┌──
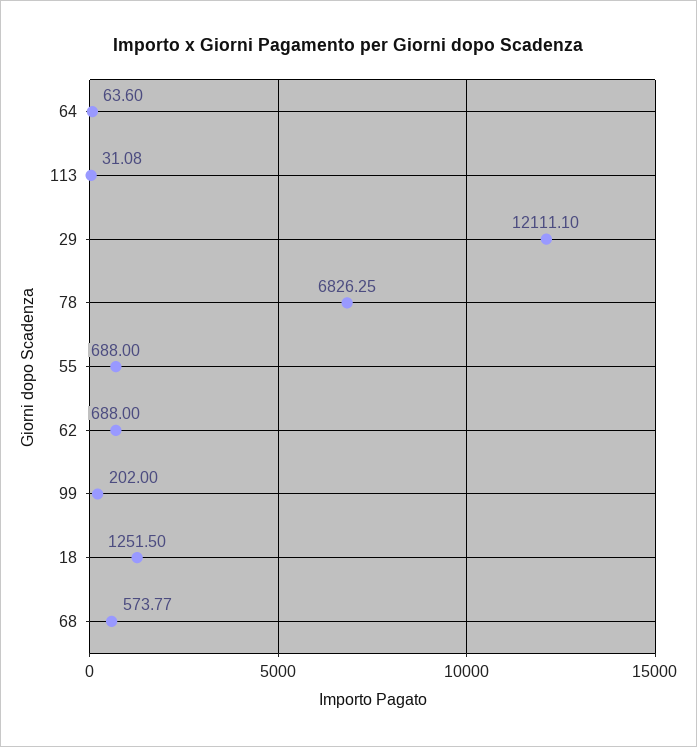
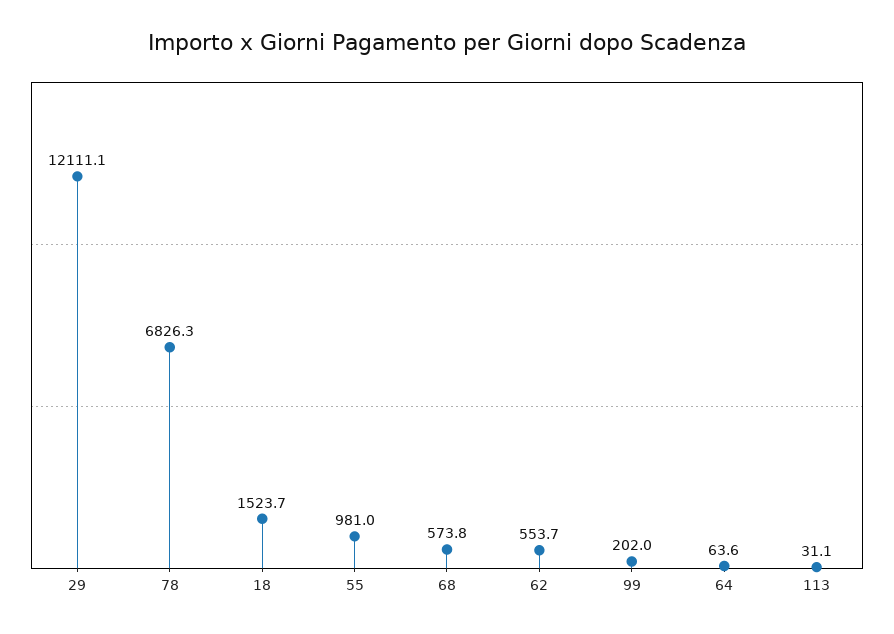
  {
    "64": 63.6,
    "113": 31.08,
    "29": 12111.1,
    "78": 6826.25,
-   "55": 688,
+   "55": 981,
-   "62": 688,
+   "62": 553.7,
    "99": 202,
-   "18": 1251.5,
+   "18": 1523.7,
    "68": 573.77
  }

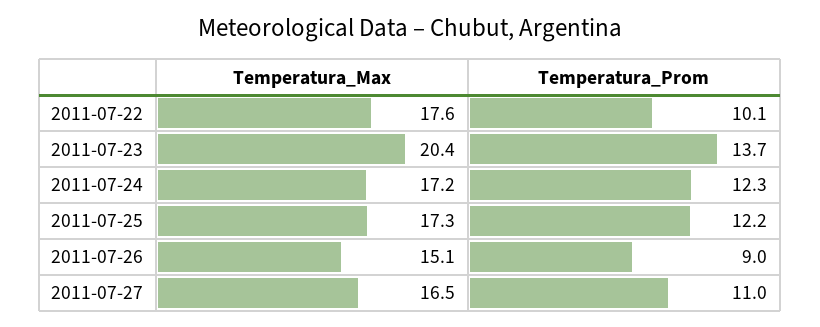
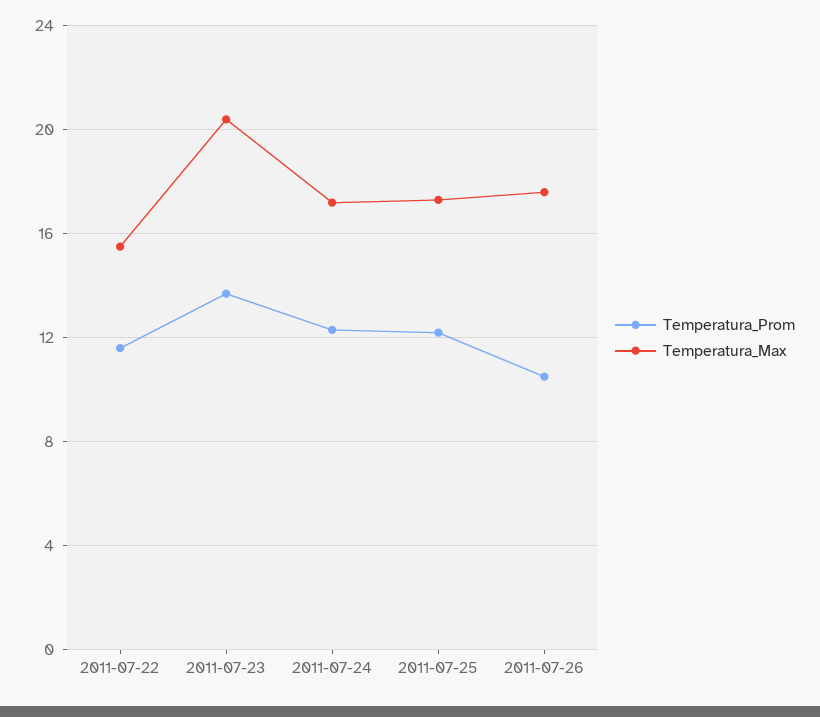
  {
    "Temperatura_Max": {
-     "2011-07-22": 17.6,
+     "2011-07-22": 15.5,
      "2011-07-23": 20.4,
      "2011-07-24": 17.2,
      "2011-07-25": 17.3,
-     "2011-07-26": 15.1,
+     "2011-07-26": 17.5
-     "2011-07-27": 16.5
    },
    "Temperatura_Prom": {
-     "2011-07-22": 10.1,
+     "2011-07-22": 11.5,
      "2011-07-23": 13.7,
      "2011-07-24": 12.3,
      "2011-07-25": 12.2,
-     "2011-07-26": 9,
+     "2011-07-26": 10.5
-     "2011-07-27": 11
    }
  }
└──
→ **REQUIRED ACTION**: Can the entries above be repeated exactly, without their pictures?

→ **WORKED SOLUTION**:
  {
    "64": 63.6,
    "113": 31.08,
    "29": 12111.1,
    "78": 6826.25,
-   "55": 688,
+   "55": 981,
-   "62": 688,
+   "62": 553.7,
    "99": 202,
-   "18": 1251.5,
+   "18": 1523.7,
    "68": 573.77
  }

  {
    "Temperatura_Max": {
-     "2011-07-22": 17.6,
+     "2011-07-22": 15.5,
      "2011-07-23": 20.4,
      "2011-07-24": 17.2,
      "2011-07-25": 17.3,
-     "2011-07-26": 15.1,
+     "2011-07-26": 17.5
-     "2011-07-27": 16.5
    },
    "Temperatura_Prom": {
-     "2011-07-22": 10.1,
+     "2011-07-22": 11.5,
      "2011-07-23": 13.7,
      "2011-07-24": 12.3,
      "2011-07-25": 12.2,
-     "2011-07-26": 9,
+     "2011-07-26": 10.5
-     "2011-07-27": 11
    }
  }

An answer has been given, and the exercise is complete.